The Jolly Testator Who Makes His Own Will

While these statistics may drive estate planners bananas, those of us who make a living litigating estate disputes should be more philosophical, taking comfort in the following words of wisdom penned over 150 years ago by Lord Neaves:

The Jolly Testator Who Makes His Own Will

-Lord Neaves, Judge and Solicitor General – Edinburgh, Scotland

circa 1852

Ye lawyers who live upon litigants’ fees,
And who need a good many to live at your ease,
Grave or gay, wise or witty, whate’er your degree,
Plain stuff or Queen’s Counsel, take counsel of me.
When a festive occasion your spirit unbends,
You should never forget the Profession’s best friends;
So we’ll send round the wine and bright bumper fill,
To the jolly testator who makes his own will.
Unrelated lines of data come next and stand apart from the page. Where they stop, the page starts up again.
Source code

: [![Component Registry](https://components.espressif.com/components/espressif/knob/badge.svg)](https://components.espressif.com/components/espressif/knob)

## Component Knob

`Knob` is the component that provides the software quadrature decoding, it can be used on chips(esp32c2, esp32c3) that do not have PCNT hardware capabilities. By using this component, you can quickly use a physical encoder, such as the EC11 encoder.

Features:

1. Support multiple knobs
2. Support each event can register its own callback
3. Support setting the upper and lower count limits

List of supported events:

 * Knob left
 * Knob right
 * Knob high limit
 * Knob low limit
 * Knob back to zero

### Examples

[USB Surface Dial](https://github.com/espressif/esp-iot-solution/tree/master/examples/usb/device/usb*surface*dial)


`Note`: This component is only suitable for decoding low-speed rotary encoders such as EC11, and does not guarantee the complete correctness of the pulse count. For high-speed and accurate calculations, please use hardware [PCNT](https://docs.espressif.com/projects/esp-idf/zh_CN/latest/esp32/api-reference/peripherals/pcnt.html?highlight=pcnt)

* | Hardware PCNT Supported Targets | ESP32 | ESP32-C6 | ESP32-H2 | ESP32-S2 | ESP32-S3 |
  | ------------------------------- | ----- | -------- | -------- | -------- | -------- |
He premises his wish and his purpose to save
All dispute among friends when he’s laid in the grave;
Then he straightaway proceeds more disputes to create
Than a long summer’s day would give time to relate.
He writes and erases, he blunders and blots,
He produces such puzzles and Gordian knots,
That a lawyer, intending to frame the thing ill,
Couldn’t match the testator who makes his own will.

Testators are good, but a feeling more tender
Springs up when I think of the feminine gender!
The testatrix for me, who, like Telemaque’s mother,
Unweaves at one time what she wove at another;
She bequeaths, she repeats, she recalls a donation,
And ends by revoking her own revocation;
Still scribbling or scratching some new codicil,
Oh! success to the woman who makes her own will.

‘Tisn’t easy to say, ‘mid her varying vapors,
What scraps should be deemed testamentary papers.
‘Tisn’t easy from these her intention to find,
When perhaps she herself never knew her own mind.
Every step that we take, there arises fresh trouble:
Is the legacy lapsed? Is it single or double?
No customer brings so much grist to the mill
As the wealthy old woman who makes her own will.